With a virtual property sale, Yuga Labs disturbed Ethereum.
Due to the overwhelming demand for plots of land in the Yuga Labs multiplayer game, cryptocurrency has been suffocated by congestion.
After the auction of “metaverse land” in Yuga Labs generated a frenzy that temporarily overloaded the Ethereum cryptocurrency, a multi-billion dollar cryptocurrency corporation has apologized to users.
On Sunday, Yuga Labs, the company behind Jimmy Fallon’s and Paris Hilton’s favorite Bored Ape NFTs, announced the launch of its latest tokens, which represent plots of land in an upcoming multiplayer game called Otherside. Fifty-five thousand plots were sold for a fixed price of 305 ApeCoin (a Yuga-created currency), which is roughly £4,500 at current exchange rates.
We’re sorry for turning off the lights on Ethereum for a while. It seems abundantly clear that ApeCoin will need to migrate to its own chain in order to properly scale. We’d like to encourage the DAO to start thinking in this direction.
— Yuga Labs (@yugalabs) May 1, 2022
The demand for the plots was so great that it overloaded the Ethereum blockchain, which is one of the infrastructure layers that all cryptocurrency ventures rely on to function. As users competed to be one of the select few who could obtain an “Otherdeed,” transaction fees on the network increased to the point where a single NFT purchase cost more than £2,500 in fees alone. In addition to the £9,000 for the land, one user who successfully got two Otherdeeds paid a transaction charge of over 5 ETH (£11,000) to Yuga Labs. Others have lost thousands of pounds due to a failure to protect the tokens at all. If the user is out of money while paying transaction fees, the transaction will fail, but the costs will not be returned.

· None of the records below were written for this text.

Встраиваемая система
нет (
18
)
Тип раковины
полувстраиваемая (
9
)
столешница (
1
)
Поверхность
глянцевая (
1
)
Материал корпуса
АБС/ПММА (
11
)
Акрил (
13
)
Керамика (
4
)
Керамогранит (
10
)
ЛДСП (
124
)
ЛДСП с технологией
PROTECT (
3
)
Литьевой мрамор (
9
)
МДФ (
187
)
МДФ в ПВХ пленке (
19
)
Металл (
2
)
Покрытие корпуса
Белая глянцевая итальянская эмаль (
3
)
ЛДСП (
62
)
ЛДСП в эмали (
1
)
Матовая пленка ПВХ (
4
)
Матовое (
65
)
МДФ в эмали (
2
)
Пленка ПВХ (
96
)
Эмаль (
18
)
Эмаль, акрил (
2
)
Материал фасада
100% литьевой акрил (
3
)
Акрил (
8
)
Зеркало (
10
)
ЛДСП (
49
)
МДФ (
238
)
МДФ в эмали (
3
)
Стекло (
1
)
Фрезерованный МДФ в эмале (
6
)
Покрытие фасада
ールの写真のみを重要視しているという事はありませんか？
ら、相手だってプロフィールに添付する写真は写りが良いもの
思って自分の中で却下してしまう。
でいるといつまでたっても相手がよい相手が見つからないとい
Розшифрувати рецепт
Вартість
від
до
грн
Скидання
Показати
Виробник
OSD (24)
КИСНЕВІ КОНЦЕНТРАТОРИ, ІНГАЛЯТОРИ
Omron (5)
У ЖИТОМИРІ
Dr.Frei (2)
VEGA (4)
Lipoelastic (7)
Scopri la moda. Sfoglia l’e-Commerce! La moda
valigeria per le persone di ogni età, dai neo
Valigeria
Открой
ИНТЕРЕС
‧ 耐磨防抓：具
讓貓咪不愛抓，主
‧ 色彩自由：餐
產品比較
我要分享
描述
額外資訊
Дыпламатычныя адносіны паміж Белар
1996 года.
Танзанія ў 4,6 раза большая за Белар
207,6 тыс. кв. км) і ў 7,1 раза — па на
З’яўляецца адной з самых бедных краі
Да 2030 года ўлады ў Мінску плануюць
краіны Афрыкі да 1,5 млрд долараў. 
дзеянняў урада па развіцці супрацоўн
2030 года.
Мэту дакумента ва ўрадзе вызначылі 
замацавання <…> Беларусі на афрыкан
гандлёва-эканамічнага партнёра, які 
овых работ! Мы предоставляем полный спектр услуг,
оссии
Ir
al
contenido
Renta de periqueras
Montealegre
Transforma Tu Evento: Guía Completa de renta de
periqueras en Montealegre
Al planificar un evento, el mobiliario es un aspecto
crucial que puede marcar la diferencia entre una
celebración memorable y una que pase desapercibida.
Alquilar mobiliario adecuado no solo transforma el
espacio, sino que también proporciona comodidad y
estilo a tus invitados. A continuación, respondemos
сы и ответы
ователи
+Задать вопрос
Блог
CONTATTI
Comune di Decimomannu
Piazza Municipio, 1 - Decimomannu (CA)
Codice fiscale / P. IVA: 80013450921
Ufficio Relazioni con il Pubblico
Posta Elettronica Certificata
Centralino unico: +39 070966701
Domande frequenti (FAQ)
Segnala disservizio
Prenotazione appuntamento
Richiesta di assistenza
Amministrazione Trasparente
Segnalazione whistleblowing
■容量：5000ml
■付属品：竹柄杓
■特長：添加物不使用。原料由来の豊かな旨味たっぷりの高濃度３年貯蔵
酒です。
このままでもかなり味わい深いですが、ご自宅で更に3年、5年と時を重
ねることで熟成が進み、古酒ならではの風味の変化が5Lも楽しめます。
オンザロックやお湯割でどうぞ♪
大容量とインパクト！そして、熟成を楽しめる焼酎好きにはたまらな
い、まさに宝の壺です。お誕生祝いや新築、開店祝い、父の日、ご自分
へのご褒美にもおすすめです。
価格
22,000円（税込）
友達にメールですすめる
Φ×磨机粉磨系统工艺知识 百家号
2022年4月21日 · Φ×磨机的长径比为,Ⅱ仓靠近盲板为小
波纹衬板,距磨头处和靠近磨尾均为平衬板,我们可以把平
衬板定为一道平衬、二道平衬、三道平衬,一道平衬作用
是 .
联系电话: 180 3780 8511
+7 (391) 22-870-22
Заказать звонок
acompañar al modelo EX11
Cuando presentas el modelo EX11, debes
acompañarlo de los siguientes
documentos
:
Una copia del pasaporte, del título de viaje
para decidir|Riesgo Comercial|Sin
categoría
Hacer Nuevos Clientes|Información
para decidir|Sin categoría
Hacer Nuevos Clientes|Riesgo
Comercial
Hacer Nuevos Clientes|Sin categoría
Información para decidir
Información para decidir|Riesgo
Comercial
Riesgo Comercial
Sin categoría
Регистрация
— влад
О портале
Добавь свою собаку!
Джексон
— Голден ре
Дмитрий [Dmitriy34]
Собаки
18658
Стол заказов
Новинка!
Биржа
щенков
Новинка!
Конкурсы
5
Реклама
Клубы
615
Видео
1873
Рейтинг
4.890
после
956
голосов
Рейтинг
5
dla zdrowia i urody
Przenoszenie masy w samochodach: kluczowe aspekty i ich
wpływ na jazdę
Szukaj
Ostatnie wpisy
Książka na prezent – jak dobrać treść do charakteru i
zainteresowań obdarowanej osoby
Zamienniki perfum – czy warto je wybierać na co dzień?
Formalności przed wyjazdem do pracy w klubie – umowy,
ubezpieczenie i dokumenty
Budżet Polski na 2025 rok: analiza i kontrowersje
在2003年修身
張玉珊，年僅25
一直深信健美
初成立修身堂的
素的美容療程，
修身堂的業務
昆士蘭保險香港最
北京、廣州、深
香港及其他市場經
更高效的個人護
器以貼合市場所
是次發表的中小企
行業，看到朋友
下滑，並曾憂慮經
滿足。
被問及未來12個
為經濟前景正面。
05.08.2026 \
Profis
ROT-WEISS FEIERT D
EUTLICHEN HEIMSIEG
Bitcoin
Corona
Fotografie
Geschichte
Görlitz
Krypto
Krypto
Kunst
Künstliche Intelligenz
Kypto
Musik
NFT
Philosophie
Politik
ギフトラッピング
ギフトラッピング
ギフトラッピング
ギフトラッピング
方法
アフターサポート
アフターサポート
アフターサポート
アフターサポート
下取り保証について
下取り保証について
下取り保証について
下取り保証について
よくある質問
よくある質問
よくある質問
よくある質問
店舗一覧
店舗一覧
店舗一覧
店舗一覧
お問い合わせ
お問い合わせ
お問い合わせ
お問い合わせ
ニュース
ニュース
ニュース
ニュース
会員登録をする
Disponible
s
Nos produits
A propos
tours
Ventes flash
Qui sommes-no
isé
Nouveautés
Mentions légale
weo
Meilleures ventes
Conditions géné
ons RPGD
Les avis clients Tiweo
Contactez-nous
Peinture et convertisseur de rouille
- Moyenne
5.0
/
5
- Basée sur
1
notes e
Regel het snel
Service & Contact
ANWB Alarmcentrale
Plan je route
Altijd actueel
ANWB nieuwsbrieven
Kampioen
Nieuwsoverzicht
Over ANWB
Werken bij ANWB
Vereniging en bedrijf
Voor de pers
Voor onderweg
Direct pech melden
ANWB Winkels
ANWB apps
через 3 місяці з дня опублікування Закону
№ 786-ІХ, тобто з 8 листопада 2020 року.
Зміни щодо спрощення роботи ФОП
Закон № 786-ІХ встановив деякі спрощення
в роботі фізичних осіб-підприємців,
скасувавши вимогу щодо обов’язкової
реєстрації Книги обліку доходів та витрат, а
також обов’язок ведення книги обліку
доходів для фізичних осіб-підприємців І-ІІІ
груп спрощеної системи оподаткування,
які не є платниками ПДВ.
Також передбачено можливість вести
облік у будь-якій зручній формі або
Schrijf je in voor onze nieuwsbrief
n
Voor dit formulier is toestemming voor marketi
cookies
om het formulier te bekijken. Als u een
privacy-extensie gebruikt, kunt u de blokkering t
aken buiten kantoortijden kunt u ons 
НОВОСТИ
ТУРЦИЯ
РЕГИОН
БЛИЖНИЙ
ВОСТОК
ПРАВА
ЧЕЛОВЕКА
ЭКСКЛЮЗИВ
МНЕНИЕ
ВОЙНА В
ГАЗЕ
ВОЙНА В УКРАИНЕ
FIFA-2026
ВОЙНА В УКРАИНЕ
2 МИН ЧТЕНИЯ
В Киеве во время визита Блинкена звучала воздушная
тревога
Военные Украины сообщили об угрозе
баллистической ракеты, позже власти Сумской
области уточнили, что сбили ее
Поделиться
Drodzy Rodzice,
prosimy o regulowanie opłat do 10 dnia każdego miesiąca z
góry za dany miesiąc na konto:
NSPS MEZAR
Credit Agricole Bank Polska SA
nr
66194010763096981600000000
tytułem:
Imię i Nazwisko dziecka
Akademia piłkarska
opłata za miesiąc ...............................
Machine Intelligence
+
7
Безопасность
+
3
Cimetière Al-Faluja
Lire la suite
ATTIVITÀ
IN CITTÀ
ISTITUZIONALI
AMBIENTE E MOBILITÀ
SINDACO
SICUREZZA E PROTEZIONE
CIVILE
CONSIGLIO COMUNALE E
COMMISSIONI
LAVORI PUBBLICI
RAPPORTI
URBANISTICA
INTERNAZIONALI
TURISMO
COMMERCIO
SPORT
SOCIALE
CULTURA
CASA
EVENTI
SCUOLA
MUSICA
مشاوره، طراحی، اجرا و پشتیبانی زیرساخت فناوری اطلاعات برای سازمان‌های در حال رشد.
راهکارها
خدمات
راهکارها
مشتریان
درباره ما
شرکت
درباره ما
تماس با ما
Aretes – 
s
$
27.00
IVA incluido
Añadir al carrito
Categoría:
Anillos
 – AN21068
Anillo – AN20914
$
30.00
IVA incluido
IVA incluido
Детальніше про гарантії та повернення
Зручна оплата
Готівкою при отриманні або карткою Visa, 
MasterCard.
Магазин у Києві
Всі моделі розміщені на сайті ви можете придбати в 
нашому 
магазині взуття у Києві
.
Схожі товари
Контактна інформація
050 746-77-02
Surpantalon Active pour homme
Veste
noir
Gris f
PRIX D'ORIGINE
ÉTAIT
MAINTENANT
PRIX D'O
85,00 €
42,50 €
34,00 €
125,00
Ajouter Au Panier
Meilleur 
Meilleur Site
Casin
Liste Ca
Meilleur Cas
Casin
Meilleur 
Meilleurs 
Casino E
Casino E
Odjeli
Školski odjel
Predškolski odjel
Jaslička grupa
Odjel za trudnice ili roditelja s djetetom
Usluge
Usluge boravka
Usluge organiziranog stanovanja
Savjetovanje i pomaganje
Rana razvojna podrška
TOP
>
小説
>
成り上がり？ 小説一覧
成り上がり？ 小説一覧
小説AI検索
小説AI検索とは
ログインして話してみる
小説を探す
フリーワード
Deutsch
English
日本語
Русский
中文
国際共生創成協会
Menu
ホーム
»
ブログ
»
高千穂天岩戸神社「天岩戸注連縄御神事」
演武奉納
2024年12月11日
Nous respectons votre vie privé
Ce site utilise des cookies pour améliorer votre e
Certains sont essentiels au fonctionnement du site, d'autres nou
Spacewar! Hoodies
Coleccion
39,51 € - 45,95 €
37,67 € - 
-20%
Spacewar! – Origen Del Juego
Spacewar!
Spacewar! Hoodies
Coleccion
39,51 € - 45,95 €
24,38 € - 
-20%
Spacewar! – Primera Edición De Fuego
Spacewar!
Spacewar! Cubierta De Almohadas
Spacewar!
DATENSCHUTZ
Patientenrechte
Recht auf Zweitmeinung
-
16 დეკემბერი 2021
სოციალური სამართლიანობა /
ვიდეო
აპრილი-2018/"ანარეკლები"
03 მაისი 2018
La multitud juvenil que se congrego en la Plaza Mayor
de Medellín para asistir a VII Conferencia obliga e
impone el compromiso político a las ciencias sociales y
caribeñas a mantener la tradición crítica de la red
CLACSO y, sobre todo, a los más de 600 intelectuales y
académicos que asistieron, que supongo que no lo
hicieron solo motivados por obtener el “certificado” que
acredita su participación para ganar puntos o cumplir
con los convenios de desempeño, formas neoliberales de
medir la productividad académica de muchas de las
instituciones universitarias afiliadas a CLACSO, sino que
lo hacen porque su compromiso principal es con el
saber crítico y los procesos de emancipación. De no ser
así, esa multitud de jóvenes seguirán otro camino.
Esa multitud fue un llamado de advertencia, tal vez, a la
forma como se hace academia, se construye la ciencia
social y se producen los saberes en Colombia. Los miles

Also, read – A Comprehensive Guide to Autoglyphs NFT
The exorbitant costs paid by most individuals who purchased Yuga Labs’s latest token have paid off in the short term: tokens sold for £4,500 are now reselling for more than £9,000. People who were unlucky enough to be doing other cryptocurrency business at the same time, on the other hand, have suffered significant losses. Multiple cases of NFT sales worth less than £500 being slammed with transaction fees of more than £2,000 were monitored by Molly White, a cryptocurrency expert who maintains a site monitoring the sector.
“Gas fees, which rise in response to network congestion,” White noted, “have risen to frightening heights.” While the majority of sales on OpenSea, the most popular marketplace for NFTs, were for Otherside deeds, she said that “some people inexplicably continued to acquire and trade cheaper NFTs.”
Over $100 million was paid on transaction fees to purchase Otherside NFTs, with Yuga Labs receiving another $300 million in payments. The corporation apologized for the confusion it had caused after the sale was completed. “We know that the Otherdeed mint was unlike any other in terms of magnitude as a high-demand NFT collection and that this would present unique issues.”
“Despite the fact that this was the largest NFT mint in history by a factor of many, the gas used during the mint demonstrates that demand greatly beyond anyone’s wildest estimates.” The scale of this mint was so big that Etherscan, a cryptocurrency analytics website, broke,” Yuga noted. “We apologize for temporarily shutting off the lights on Ethereum.”
We are aware that some users had failed transactions due to the incredible demand being forced through Ethereum’s bottleneck. For those of you affected, we appreciate your willingness to build alongside us – know that we’ve got your back and will be refunding your gas.
— Yuga Labs (@yugalabs) May 1, 2022
The company has already experienced one setback as a result of the Otherdeed sale: a hacking attempt headed by a phony post on its hacked Instagram page advertising-free metaverse land resulted in the theft of $3 million in NFTs.
Some suggested that the repercussions of such a modest sale demonstrated that the cryptocurrency industry would struggle to scale in order to give services to the general public. “There’s a lot of buzz about web3’s potential.” However, every non-web3 sales method works with 100x fewer wasted costs at this rate,” noted Gergely Orosz, a notable technology critic. “If it’s too expensive to use or unstable, it’s at best alpha, not ready for mass use.”